Job:
Find each line in the listing below that contains the string "thermometer" and copy it out. Case counts.

(Photo data for measuring devices)
-- Opening Marker --
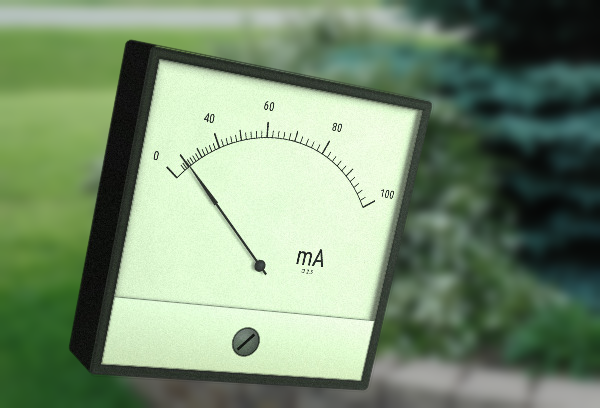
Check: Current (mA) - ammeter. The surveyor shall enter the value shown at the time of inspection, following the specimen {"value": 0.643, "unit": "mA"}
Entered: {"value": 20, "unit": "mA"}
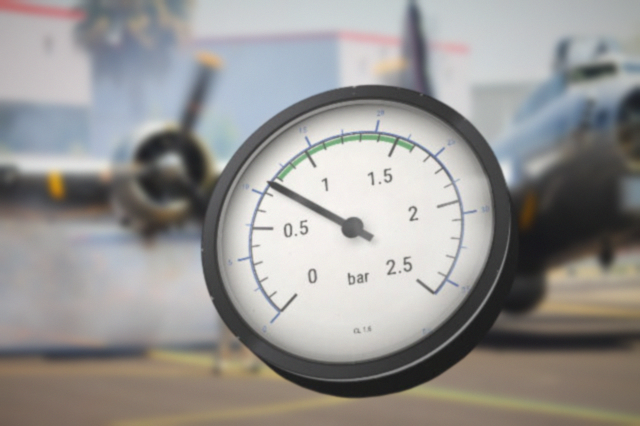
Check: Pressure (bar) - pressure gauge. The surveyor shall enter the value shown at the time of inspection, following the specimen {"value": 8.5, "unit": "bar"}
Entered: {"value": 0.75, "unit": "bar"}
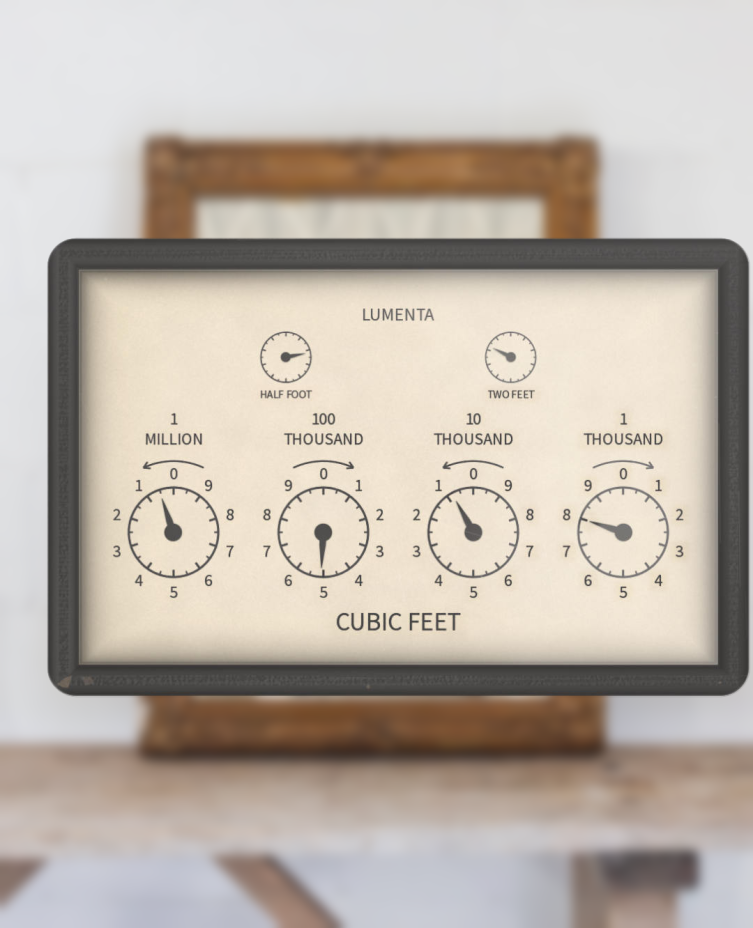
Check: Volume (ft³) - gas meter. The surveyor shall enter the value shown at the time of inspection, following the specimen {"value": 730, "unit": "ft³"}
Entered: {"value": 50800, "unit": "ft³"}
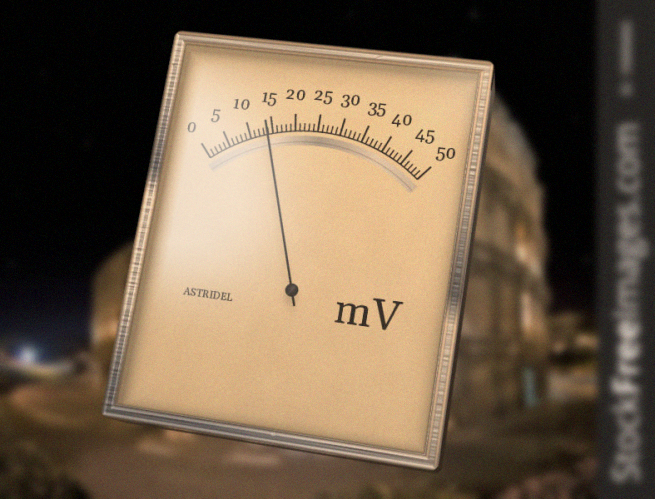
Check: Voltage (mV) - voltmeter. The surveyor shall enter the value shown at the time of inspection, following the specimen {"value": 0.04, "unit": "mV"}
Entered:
-- Closing Marker --
-- Opening Marker --
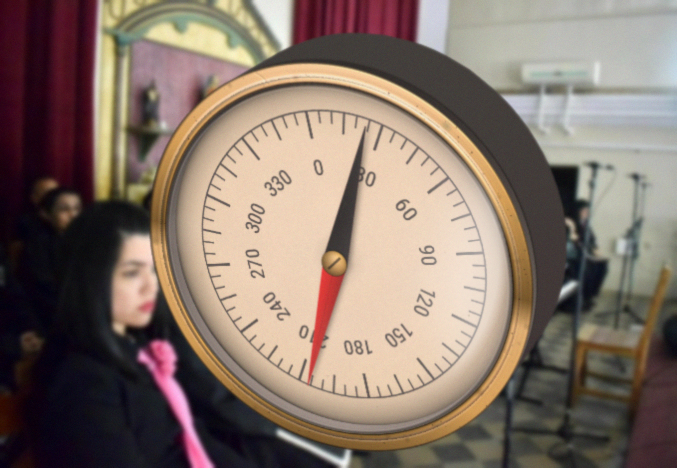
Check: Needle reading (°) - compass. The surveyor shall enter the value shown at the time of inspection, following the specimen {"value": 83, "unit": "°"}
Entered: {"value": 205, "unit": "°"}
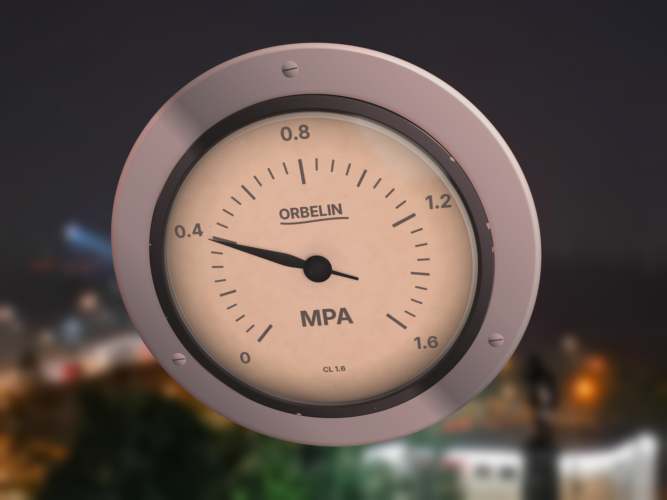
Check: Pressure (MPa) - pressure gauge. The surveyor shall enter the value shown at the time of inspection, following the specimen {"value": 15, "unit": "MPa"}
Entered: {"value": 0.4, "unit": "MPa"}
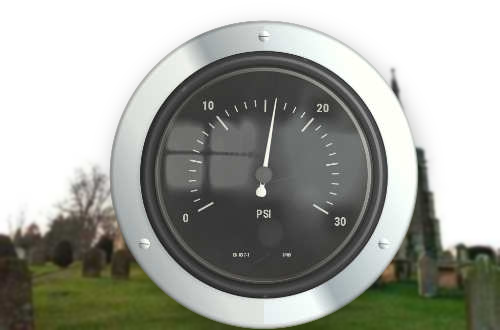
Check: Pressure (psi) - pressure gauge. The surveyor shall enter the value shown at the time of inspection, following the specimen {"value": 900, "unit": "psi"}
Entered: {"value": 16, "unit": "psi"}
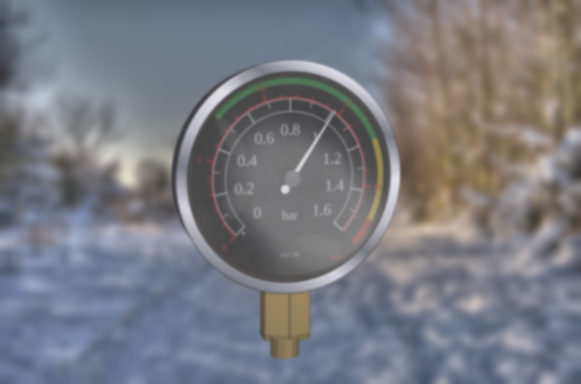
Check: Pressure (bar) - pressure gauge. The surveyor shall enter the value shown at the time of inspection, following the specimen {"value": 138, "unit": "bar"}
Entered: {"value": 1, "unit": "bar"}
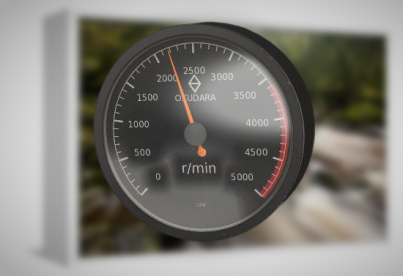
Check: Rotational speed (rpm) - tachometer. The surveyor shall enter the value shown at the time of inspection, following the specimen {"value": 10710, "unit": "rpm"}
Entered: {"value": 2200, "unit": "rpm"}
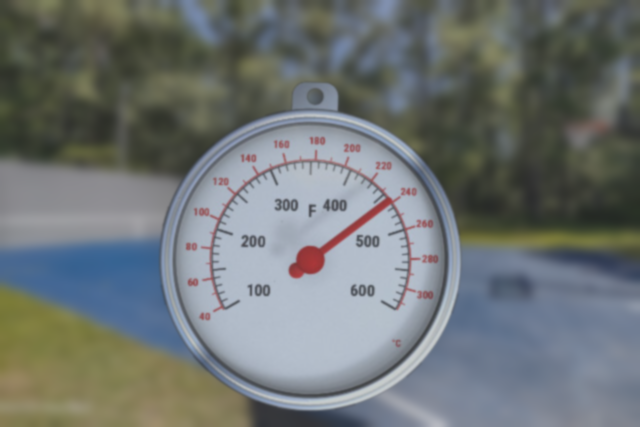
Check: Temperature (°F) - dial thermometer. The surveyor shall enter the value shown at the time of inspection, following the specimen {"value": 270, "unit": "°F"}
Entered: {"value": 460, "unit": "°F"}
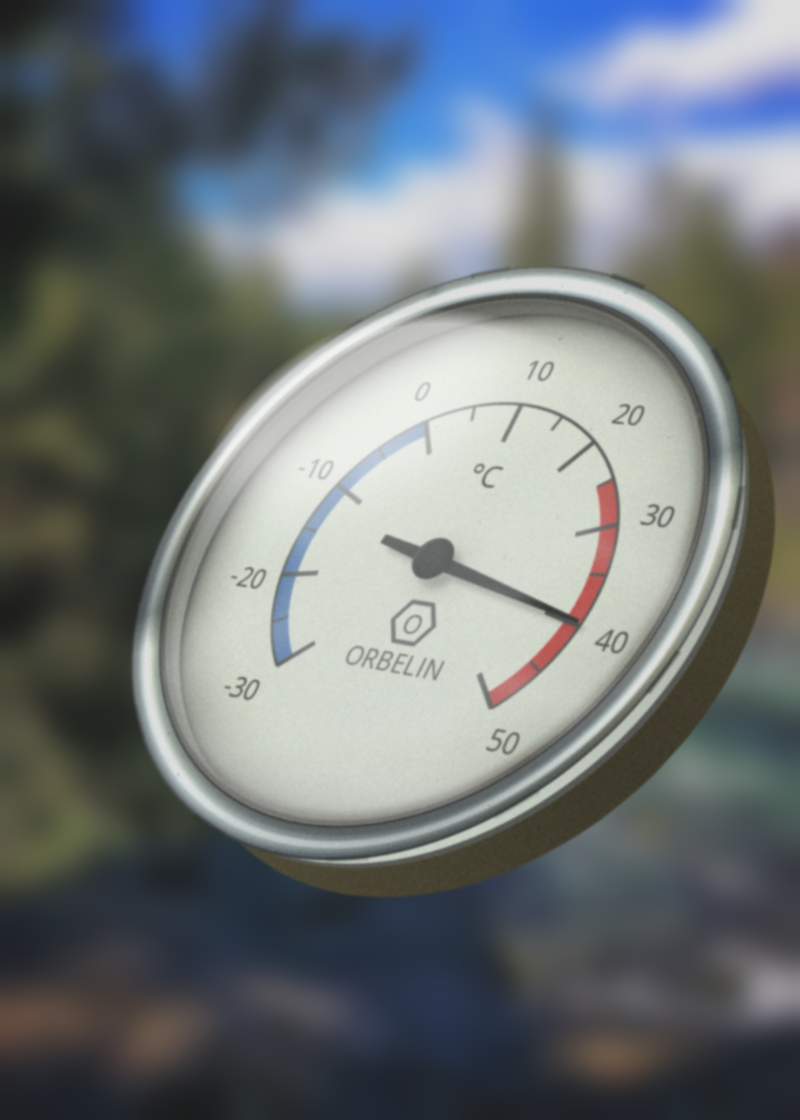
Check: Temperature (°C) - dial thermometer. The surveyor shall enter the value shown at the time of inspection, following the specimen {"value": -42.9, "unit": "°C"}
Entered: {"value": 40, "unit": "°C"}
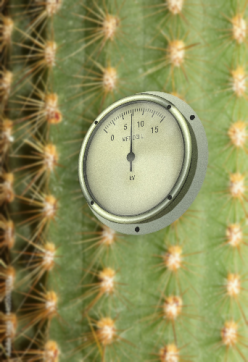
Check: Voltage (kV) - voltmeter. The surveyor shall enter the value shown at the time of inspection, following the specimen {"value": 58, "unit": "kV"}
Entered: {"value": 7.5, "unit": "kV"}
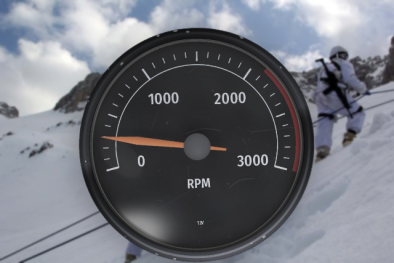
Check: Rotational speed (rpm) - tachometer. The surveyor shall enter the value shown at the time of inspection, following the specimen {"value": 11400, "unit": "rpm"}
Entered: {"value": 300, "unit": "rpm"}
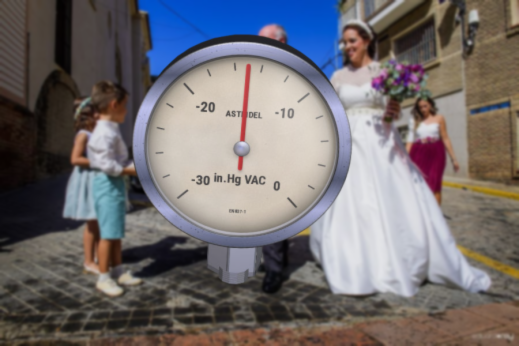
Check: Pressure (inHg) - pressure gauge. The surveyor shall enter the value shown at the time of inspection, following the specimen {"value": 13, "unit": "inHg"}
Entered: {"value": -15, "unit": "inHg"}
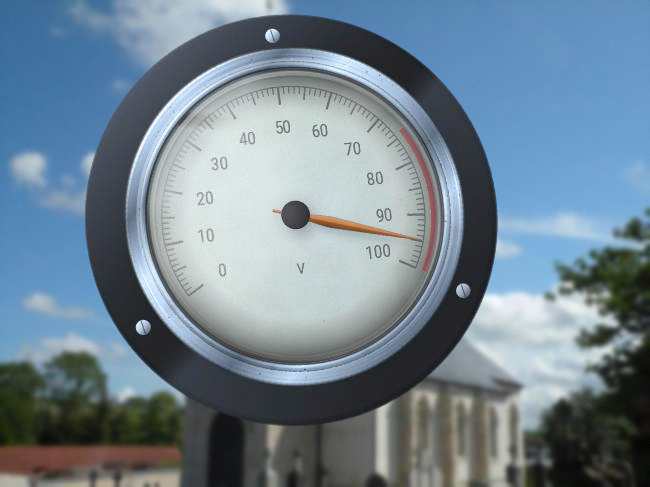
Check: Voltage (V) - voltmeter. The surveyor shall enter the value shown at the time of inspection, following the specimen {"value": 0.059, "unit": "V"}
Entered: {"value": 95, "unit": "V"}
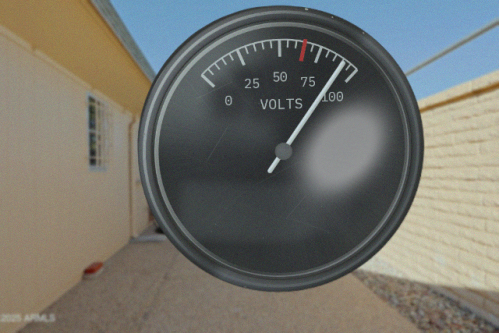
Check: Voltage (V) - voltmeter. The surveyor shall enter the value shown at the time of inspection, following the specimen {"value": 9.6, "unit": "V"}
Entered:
-- Closing Marker --
-- Opening Marker --
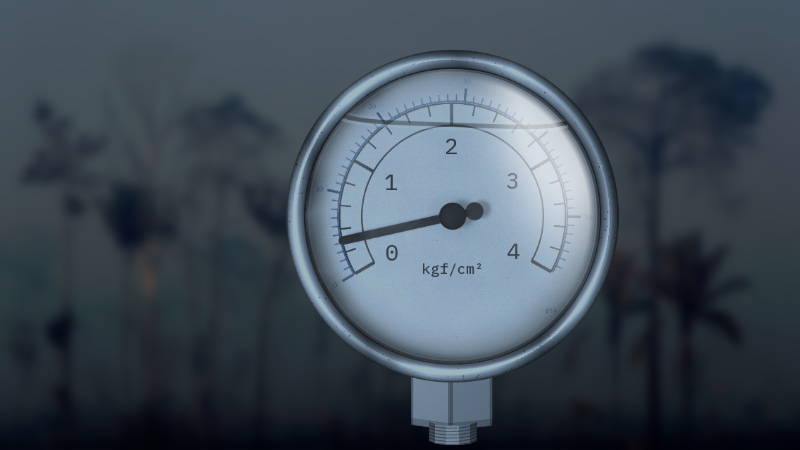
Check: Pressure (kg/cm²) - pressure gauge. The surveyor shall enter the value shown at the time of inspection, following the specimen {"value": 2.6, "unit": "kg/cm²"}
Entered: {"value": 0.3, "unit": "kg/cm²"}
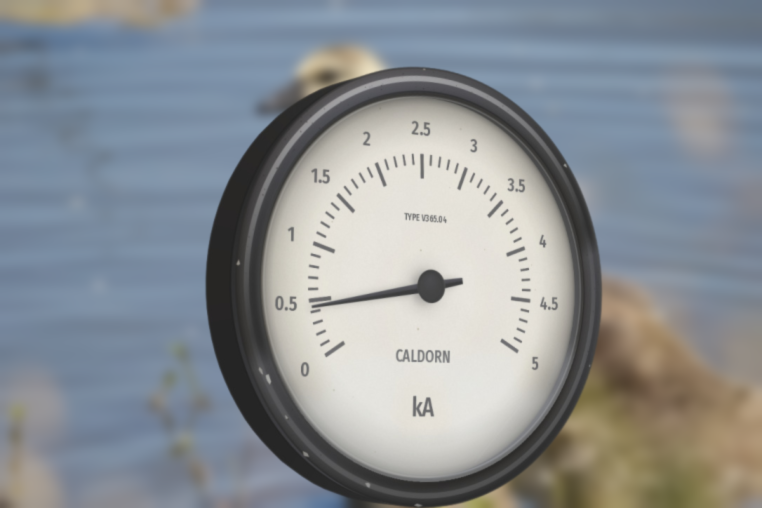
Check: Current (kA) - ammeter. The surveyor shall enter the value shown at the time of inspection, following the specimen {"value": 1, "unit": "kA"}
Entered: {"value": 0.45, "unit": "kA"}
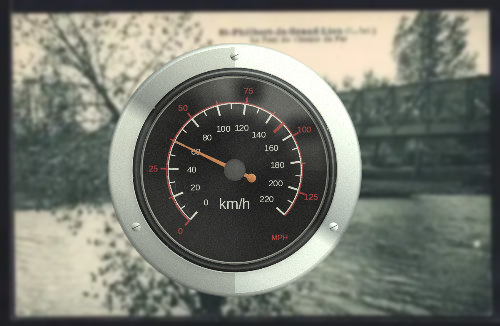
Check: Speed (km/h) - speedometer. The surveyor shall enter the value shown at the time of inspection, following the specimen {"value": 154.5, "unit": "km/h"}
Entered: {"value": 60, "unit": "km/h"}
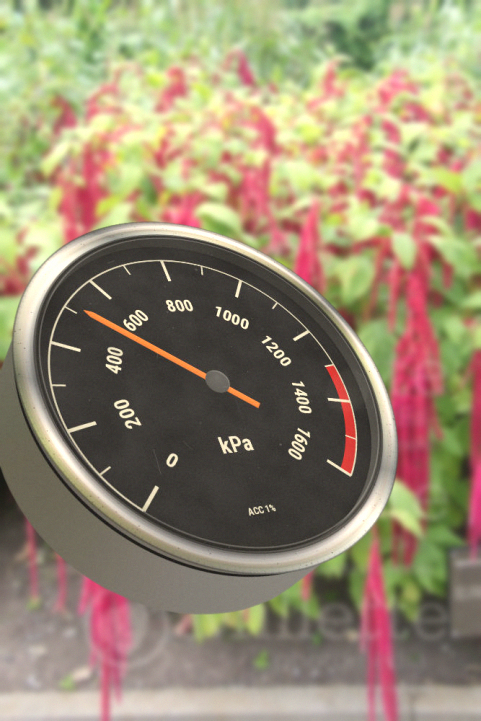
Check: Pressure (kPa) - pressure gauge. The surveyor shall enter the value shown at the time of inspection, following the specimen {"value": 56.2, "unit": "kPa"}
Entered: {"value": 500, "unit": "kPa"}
-- Closing Marker --
Answer to the problem:
Check: Temperature (°F) - dial thermometer. The surveyor shall enter the value shown at the time of inspection, following the specimen {"value": 270, "unit": "°F"}
Check: Temperature (°C) - dial thermometer. The surveyor shall enter the value shown at the time of inspection, following the specimen {"value": -42.9, "unit": "°C"}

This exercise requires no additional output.